6.9 Section Titles. The section titles contained in this Guaranty
are without substantive meaning or content of any kind whatsoever and are not a
part of this Guaranty.
6.10 Execution in Counterparts. This Guaranty may be executed in any
number of counterparts and by different parties hereto in separate counterparts,
each of which when so executed are deemed to be an original and all of which
taken together constitute one and the same Guaranty.
6.11 Acknowledgement. The Guarantor acknowledges receipt of a copy
of the Loan Agreement.
6.12 Miscellaneous.
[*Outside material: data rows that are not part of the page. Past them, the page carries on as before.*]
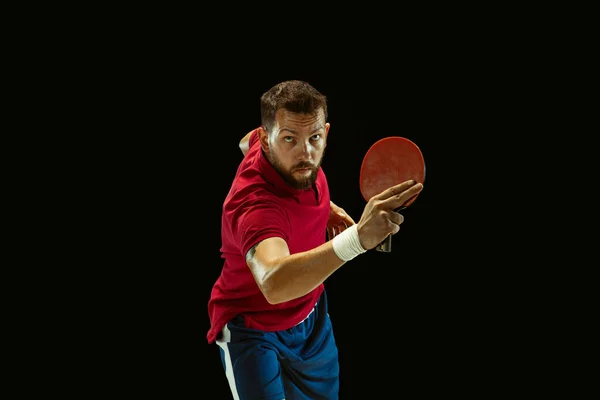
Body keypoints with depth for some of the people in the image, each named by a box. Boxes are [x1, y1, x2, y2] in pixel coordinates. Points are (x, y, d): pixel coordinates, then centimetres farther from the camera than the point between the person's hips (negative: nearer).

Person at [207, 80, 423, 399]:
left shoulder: (302, 161, -17)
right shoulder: (255, 202, -41)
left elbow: (248, 142, 10)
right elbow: (274, 283, -62)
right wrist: (358, 238, -76)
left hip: (311, 313, 7)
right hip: (254, 331, -7)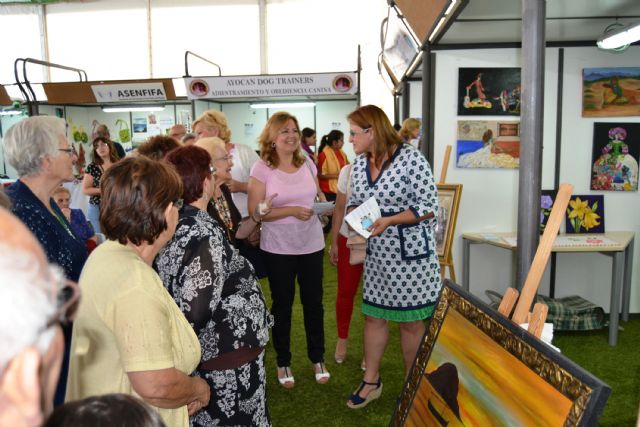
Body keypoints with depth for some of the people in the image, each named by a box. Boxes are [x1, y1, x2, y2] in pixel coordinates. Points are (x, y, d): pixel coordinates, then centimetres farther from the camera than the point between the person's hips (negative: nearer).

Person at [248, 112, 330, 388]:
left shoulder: (308, 164, 4)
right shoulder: (262, 168, -10)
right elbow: (255, 212, -13)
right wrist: (292, 211, -20)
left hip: (311, 244, 3)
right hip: (278, 249, -3)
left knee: (313, 302, 12)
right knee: (282, 304, 12)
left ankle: (317, 358, 32)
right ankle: (283, 362, 31)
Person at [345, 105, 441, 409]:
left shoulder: (411, 159, -16)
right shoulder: (359, 166, 4)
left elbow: (430, 207, -15)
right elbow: (354, 202, 14)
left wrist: (389, 221, -24)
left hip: (411, 253, -6)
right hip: (377, 254, 6)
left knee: (410, 321, 8)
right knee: (373, 316, 13)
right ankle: (371, 381, 30)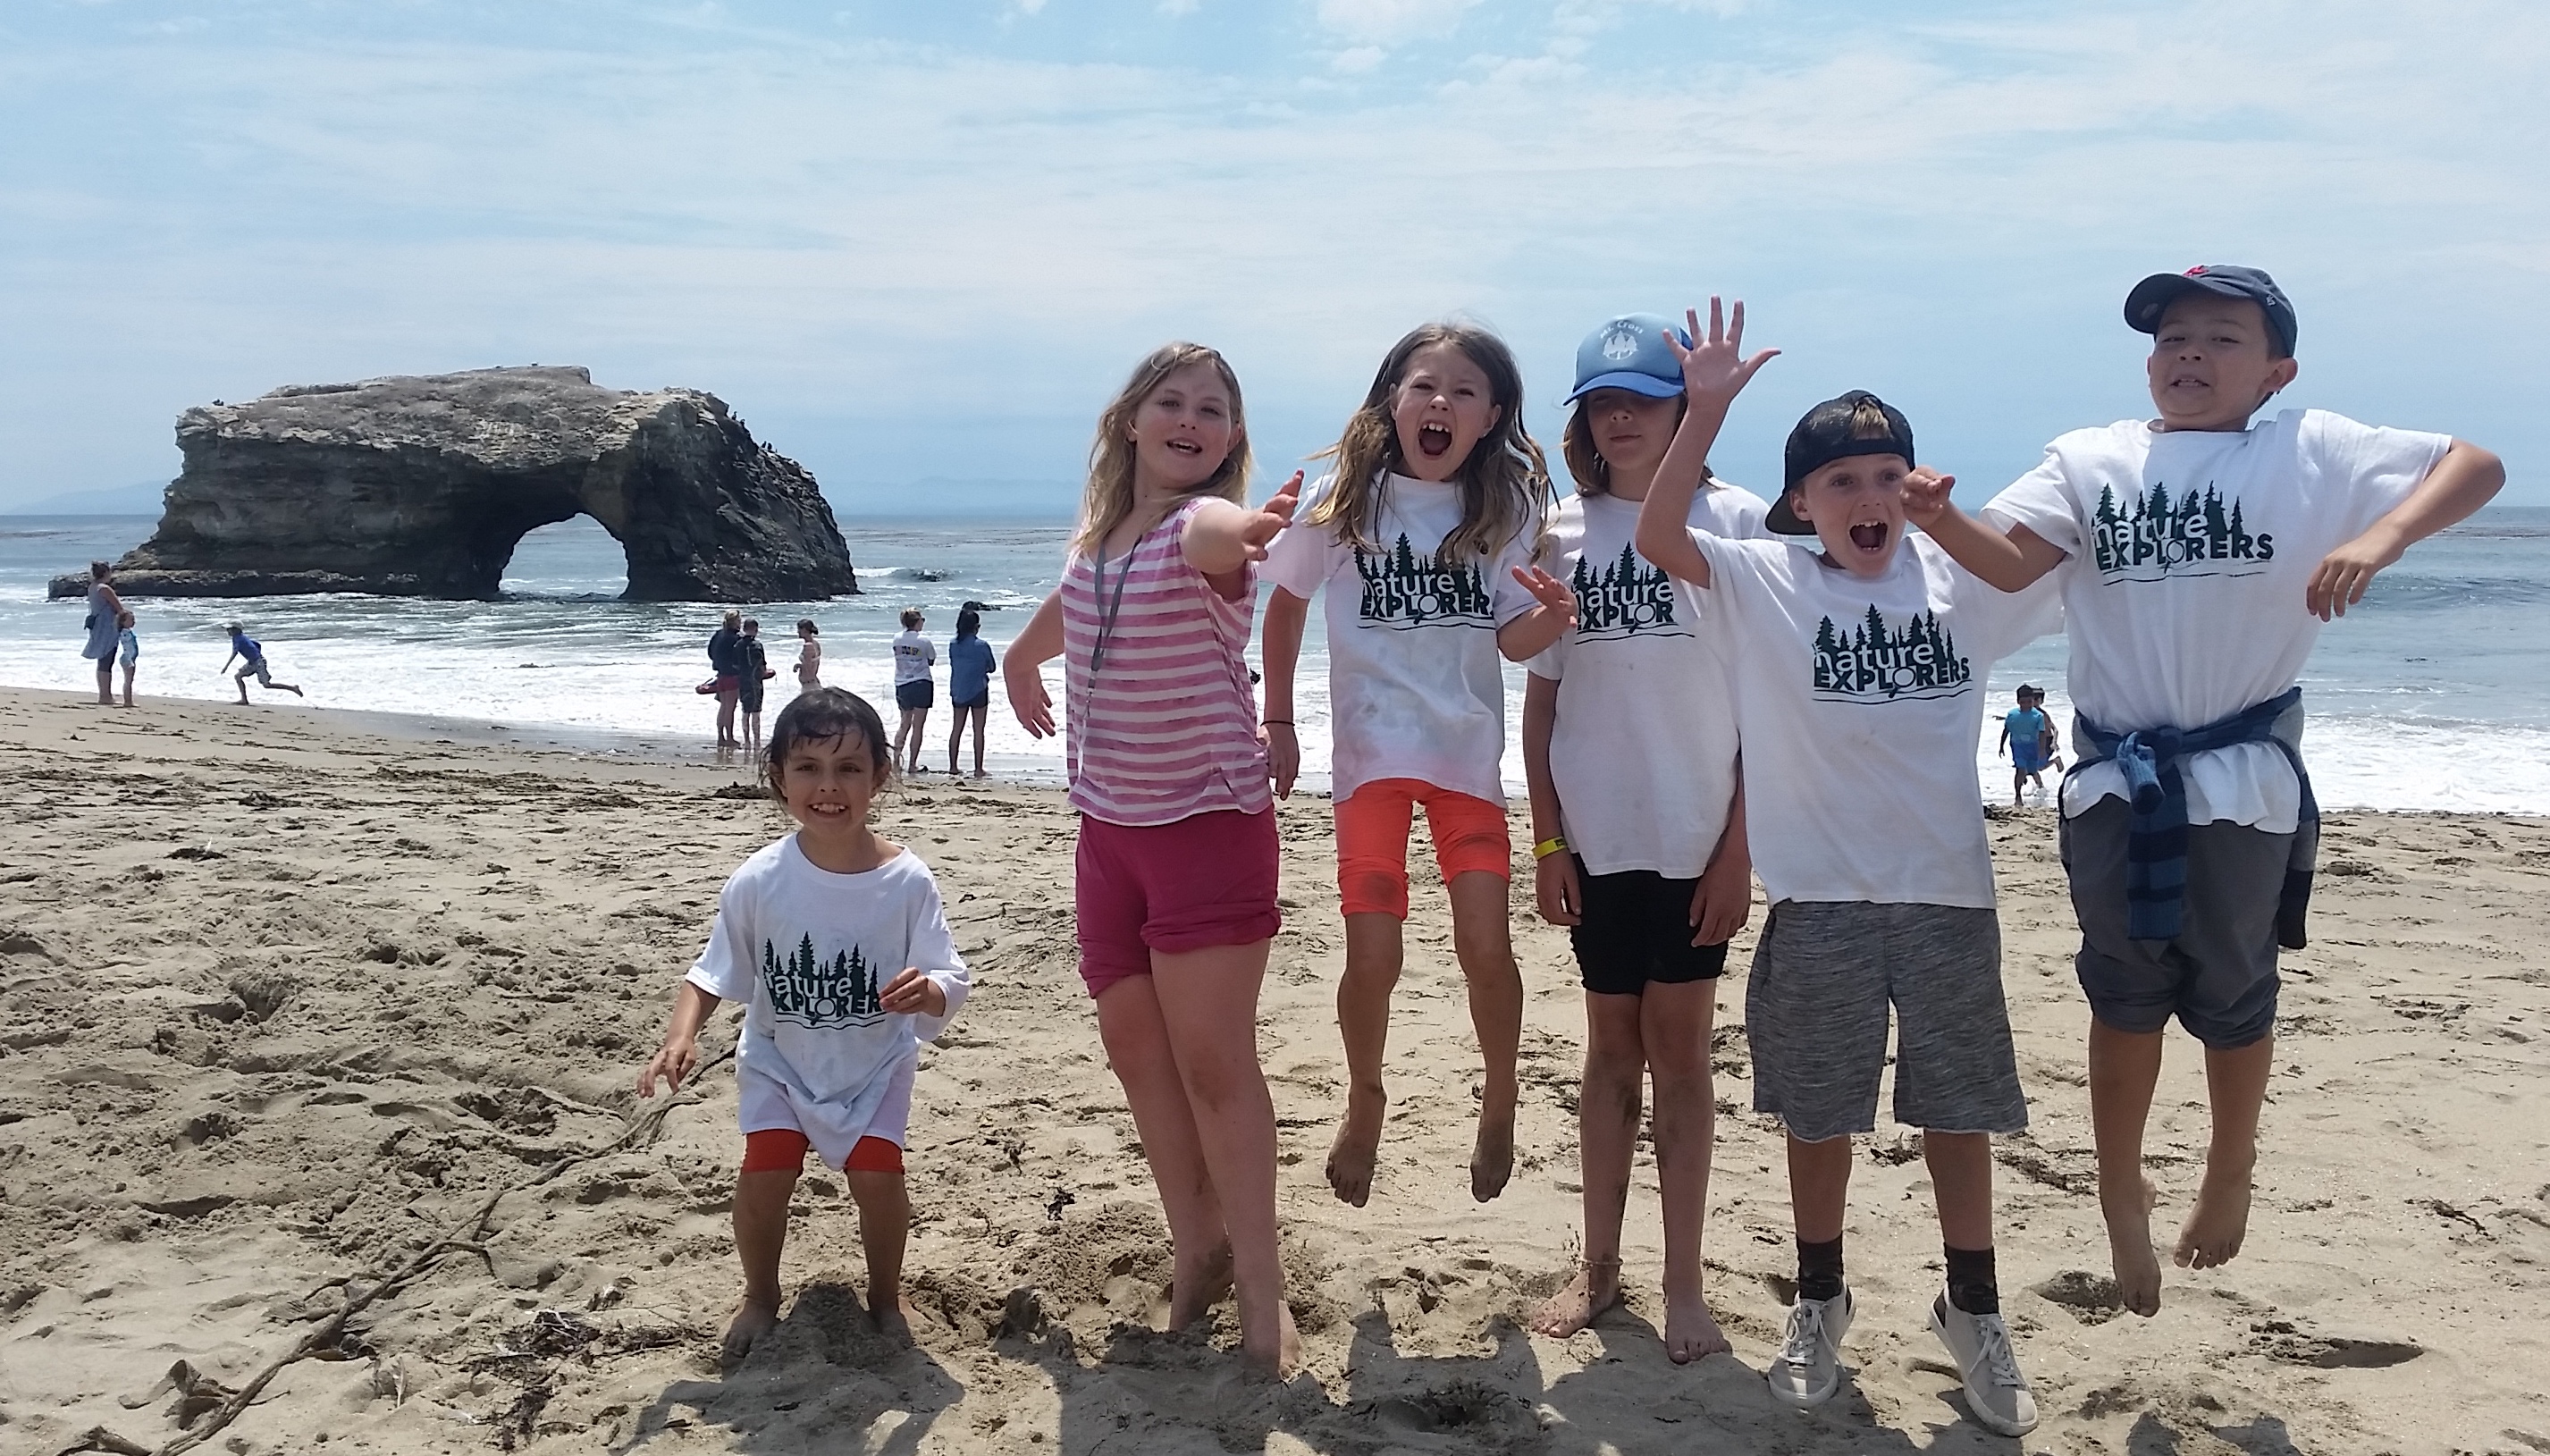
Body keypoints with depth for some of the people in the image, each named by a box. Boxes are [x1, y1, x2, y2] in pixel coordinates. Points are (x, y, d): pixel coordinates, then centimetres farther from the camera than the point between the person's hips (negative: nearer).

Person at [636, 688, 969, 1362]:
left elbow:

All references in this Guaranty to any Loan
Party include their respective successors and assigns, including, without
limitation, a receiver, trustee or debtor-in-possession of or for such Persons.
All references to the singular are deemed to include the plural where the
context so requires.
* * *
Delivered at Chicago, Illinois, as of the day and year first above
written.
DIAMOND HOME SERVICES, INC.
By:________________________________
Name:
Title:
Address:
Acknowledged and agreed to
as of the 3rd day of December, 1996.
AMERICAN NATIONAL BANK AND TRUST
Guarantor OF CHICAGO
By: ____________________________
Xxxxxx X. Xxxxxxxx
Assistant Vice President
EXHIBIT A
SOLVENCY & BUSINESS PURPOSE AFFIDAVIT
OF
DIAMOND HOME SERVICES, INC.
STATE OF ILLINOIS )
)
COUNTY OF: )
I, _______________, as ________________
of Diamond Home Services, Inc. (the "Guarantor"),
being first duly sworn on oath, depose and say
that:
1. I am a resident of the State of
_______.
2. I am the duly elected, qualified
and acting _________ of the Guarantor, a
corporation duly organized and in good standing
under the laws of the State of Delaware.
3. I am familiar with all of the
Guarantor's business and financial affairs,
including, without limitation, all of the matters
and things described in this Affidavit.
4. As of the date of this affidavit, the Guarantor is not
"insolvent" nor will its incurrence of obligations, direct or contingent, to
repay the Liabilities render it "insolvent." For purposes of this Affidavit, a
corporation is "insolvent" if (i) the "present fair salable value" (as defined
below) of its assets is less than the amount that will be required to pay its
probable liability on its existing debts and other liabilities (including
contingent liabilities) as they become absolute and matured; (ii) its property
constitutes unreasonably small capital for it to carry out its business as now
conducted and as proposed to be conducted including its capital needs; (iii) it
intends to, or believes that it will, incur debts beyond its ability to pay such
debts as they mature (taking into account the timing and amounts of cash to be
received by it and amounts to be payable on or in respect of debt of it), or the
cash available to it after taking into account all of its other anticipated uses
of the cash is anticipated to be insufficient to pay all such amounts on or in
respect of its debt when such amounts are required to be paid; or (iv) it
believes that final judgments against it in actions for money damages will be
rendered at a time when, or in an amount such that, it will be unable to satisfy
any such judgments promptly in accordance with their terms (taking into account
the maximum reasonable amount of such judgments in any such actions and the
earliest reasonable time at which such judgments might be rendered), or the cash
available to it after taking into account all other anticipated uses of its
cash, is anticipated to be insufficient to pay all such judgments promptly in
accordance with their terms. For purposes of this Affidavit, the following
terms have the following meanings: (a) the term "debts" includes any legal
liability, whether matured or unmatured, liquidated, absolute, fixed or
contingent, (b) the term "present fair salable value" of assets means the amount
which may be realized, within a reasonable time, either through collection or
sale of such assets at their regular market value and (c) the term "regular
market value" means the amount which a capable and diligent businessman could
obtain for the property in question within a reasonable time from an interested
buyer who is willing to purchase under ordinary selling conditions.
Name:
Title:
Subscribed and sworn to before the undersigned, a notary public in and
for the state and county aforesaid, this ____ day of December, 1996.